# Hi, my name is Jack..



## CatLoverJack (Nov 15, 2006)

Hello everyone. My name is jack, Im 16 Years old. [Yes im a pet lover] I live in the UK and have 1 cat, [I want more but my mum wont let me.. ] but when i move out i will of course buy another so the cat i have now wont be too lonely when i go to work . 

Well enough about me, I will introduce you to my cat! 
My cat is black and white, and its a her. She is 2 Years old and i love her to bits. 

I have 2 sisters but they don't love her as much as i do.. I would post some pics of her but im new to this forum and im not too sure how to add attachments.. Unless some one can help me? 

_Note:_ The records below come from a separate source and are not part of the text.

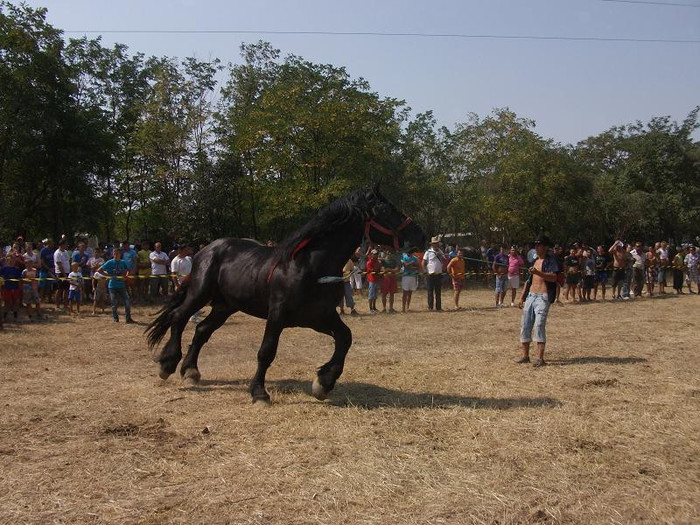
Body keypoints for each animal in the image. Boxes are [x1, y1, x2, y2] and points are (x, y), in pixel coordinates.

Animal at [146, 186, 426, 404]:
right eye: (386, 210)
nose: (420, 235)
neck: (310, 266)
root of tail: (207, 249)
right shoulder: (278, 315)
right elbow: (266, 351)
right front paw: (259, 393)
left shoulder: (319, 318)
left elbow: (345, 338)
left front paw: (323, 383)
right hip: (200, 294)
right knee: (180, 318)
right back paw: (168, 364)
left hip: (226, 305)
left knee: (202, 330)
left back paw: (190, 371)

So anyway back to my cat, Ellie. She used to be well funny with my dog, they used to play together. He was a boxer named Boyzee.. But he had to be put down because.. well.. I dont want to say because i'll get all emotional about it.. 

Wow i've written like an essay! And i only meant to write a couple of sentences  lol! Welll, Hope some one replys atleast.. lol


----------



## Lisa 216 (Oct 25, 2004)

Welcome to the forum, Jack


----------



## kitkat (Sep 22, 2003)

Nice to have you here Jack. Your kitty is a cutie, and I hope later on you get to have more


----------



## DesnBaby (Apr 18, 2004)

Welcome, cute cat!


----------



## Jimmyness (Dec 31, 2005)

Welcome to the forum


----------



## marie73 (Jul 12, 2006)

Welcome, Jack! :kittyturn 

Ellie's lucky to have you. We'll look forward to pictures.....(hint, hint). 


Sorry about Boyzee (LOVE that name).


----------